News

New Project Aims to Increase Availability of Reproductive Health Supplies in Kenya

On January 2, 2015, IntraHealth International will launch a new 12-month project to help reduce stockouts in rural Kenya and improve availability of reproductive health commodities, including contraceptives, medicines to treat HIV/AIDS and sexually transmitted infections, and equipment to help women deliver babies safely.

Funded by the Reproductive Health Supplies Coalition’s Innovation Fund, the Improving Reproductive Health Commodity Management Project will help build capacity throughout the health sector to budget for commodities and monitor supply chain management performance.

High-quality family planning and other reproductive health services depend on the availability of supplies at health facilities. Yet all too often needed supplies are out of stock, particularly in rural and remote communities. The health commodity supply chain is often one of the weakest links in the health system and hampers Kenya’s ability to meet its national health goals. For example, a woman in Kenya on average has 4.5 children and the country is trying to reduce this amount to 2.6 by 2030

Kenyan women face a 1 in 55 lifetime risk of maternal death, and the country’s unmet need for family planning is 25.6%. Adult HIV prevalence is 6%.

A critical gap in the supply chain is the reliance on pharmacists—of which there is a shortage—to function as the supply chain managers in health facilities. Kenya needs to train other cadres of health workers, including nurses and clinical officers to perform this role. While some reproductive health commodity management training programs exist in Kenya, they are based in urban areas and consist of traditional face-to-face training, which disrupts health care services by removing supply chain managers from their facilities.

The project will develop an eLearning course and provide mentoring for 900 supply chain managers to learn how to budget for commodities and monitor supply chain management performance. The course will target health sector workers in the rural North Rift Region.

IntraHealth will work in collaboration with county government stakeholders, the Mission for Essential Drugs and Supplies, and the Kenya Medical Supplies Agency and leverage existing family planning training networks already established through FUNZOKenya, an IntraHealth-led project funded by the United States Agency for International Development.

Meshack Ndolo, IntraHealth’s country director for Kenya, will lead the project and Josephine Mbiyu will be the deputy director.

Stored data:

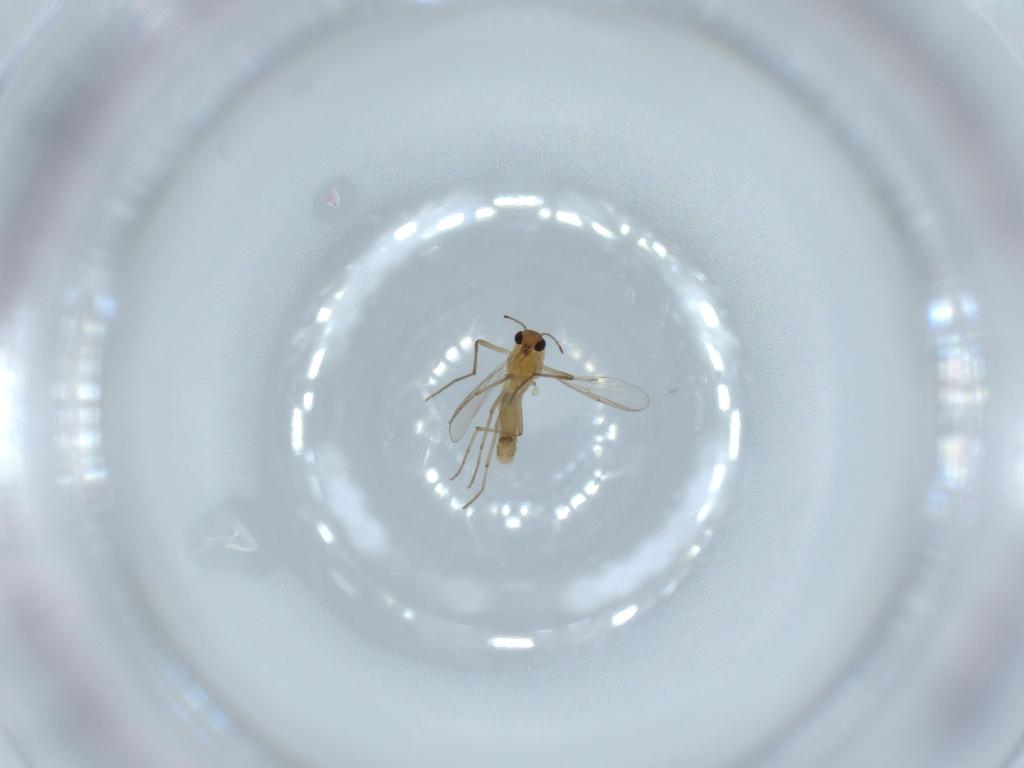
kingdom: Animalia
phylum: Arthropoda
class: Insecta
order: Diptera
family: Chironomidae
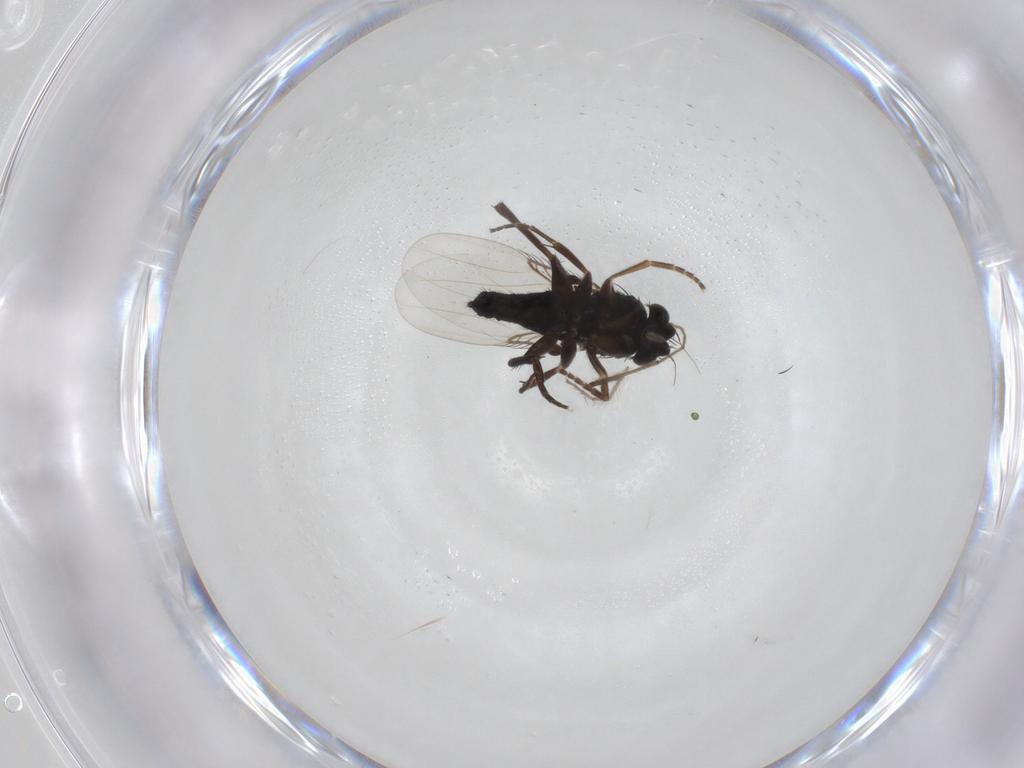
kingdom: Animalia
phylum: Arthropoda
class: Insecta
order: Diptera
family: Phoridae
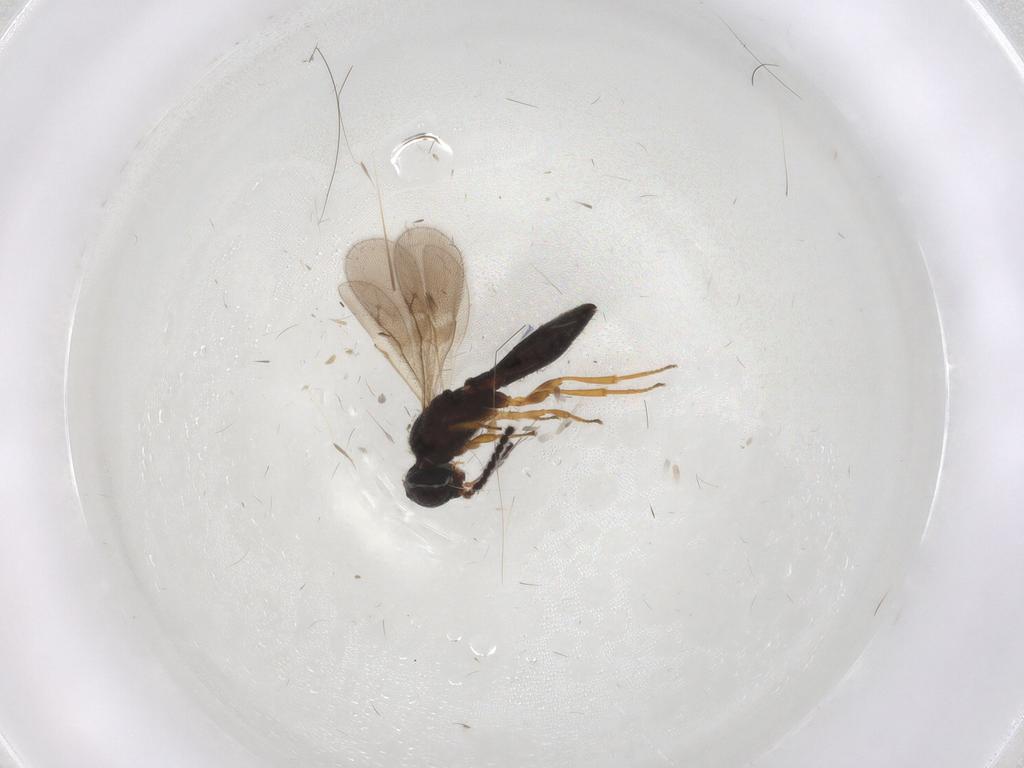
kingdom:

Task goal —
For each statement below, say yes or no as to whether it agrees with the news item on reproductive health supplies in Kenya, and quote the words from the item that decide it. 1. The project is planned to run for 12 months. 2. The commodity management training programs already in Kenya are based in rural areas. 3. The eLearning course is aimed at health sector workers in the North Rift Region.

Written answer —
1. Yes: "IntraHealth International will launch a new 12-month project"
2. No: "they are based in urban areas and consist of traditional face-to-face training"
3. Yes: "The course will target health sector workers in the rural North Rift Region."